There are other ways you can be transformed. You can change your actions. That’s the fake it ‘till you make it school, but it works. If you want the kind of world that doesn’t allow rape culture, then confront it whenever you see it, every time, out loud. Don’t just confront it in your mind, use your mouth. If you want a world where everybody has enough to eat then volunteer at the food bank, or write a check, or write your congressman, but do something. If you’re against the war in Afghanistan then make peace with your neighbor across the street. Here’s why: What we do in our own lives — what we allow and disallow — is part of what is allowed and disallowed in the world. Here’s how Mathatma Gandhi said it:

“We If we could change ourselves, the tendencies in the world would also change.”

That’s Power!

That kind of power flows from the authority that Jesus gave to his disciples and to each one of us who follow him. You don’t need a key with real gold on it to exercise that kind of authority.

This passage is a call to action. What can you do to bring about the change you want to see? Can you make peace in your workplace or neighborhood?

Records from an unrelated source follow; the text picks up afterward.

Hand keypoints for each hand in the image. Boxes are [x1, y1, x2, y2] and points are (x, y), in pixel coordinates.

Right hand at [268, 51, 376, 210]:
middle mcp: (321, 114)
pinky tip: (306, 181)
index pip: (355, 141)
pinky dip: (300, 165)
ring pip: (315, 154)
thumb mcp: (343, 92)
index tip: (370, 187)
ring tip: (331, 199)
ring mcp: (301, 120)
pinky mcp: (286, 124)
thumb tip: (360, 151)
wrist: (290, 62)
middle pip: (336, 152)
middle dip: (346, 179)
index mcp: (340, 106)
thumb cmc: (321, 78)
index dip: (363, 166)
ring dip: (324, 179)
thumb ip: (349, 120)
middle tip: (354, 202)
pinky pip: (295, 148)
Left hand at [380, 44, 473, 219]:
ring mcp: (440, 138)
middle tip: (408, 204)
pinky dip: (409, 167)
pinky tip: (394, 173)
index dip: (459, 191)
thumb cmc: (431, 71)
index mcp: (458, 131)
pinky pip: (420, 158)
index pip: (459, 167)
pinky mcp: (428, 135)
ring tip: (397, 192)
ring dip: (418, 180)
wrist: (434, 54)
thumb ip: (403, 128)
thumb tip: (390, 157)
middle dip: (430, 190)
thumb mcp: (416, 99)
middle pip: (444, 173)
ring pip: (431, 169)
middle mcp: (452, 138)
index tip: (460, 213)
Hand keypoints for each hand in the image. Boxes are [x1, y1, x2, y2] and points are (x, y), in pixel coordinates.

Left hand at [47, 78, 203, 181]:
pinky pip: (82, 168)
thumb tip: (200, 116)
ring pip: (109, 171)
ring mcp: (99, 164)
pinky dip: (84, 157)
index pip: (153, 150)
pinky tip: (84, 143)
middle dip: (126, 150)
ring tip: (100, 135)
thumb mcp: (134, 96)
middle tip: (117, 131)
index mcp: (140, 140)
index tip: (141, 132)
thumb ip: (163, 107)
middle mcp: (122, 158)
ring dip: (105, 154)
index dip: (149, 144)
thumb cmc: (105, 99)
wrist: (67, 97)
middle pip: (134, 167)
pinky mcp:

Can you find a way to make peace within yourself? Because everything counts. Can you take some food to a family that may not have enough at the end of the month? Or, can you do something to feed your own spirit? What can you do? Even the smallest little thing enters the flow of allowable and disallowable. As we choose for our own lives, we are choosing for the planet and for one another too.  Choose well, and may your choices reflect your hopes and not your fears. 

 


 

Linda McMillan lives in YangZhong, China — Home of the Pufferfish

Image: Grace Church Astoria – keys for the sermon

Some Notes of Possible Interest

Isaiah 22 talks about the keys to the David’s kingdom. 

1 John 3:2… We know that when he appears, we will be like him, because we will see him as he is. 

Romans 12:2… Do not conform to the pattern of this world, but be transformed by the renewing of your mind.

The idea of car keys and using the keys to drive a car came from my friend, Ann Fontaine.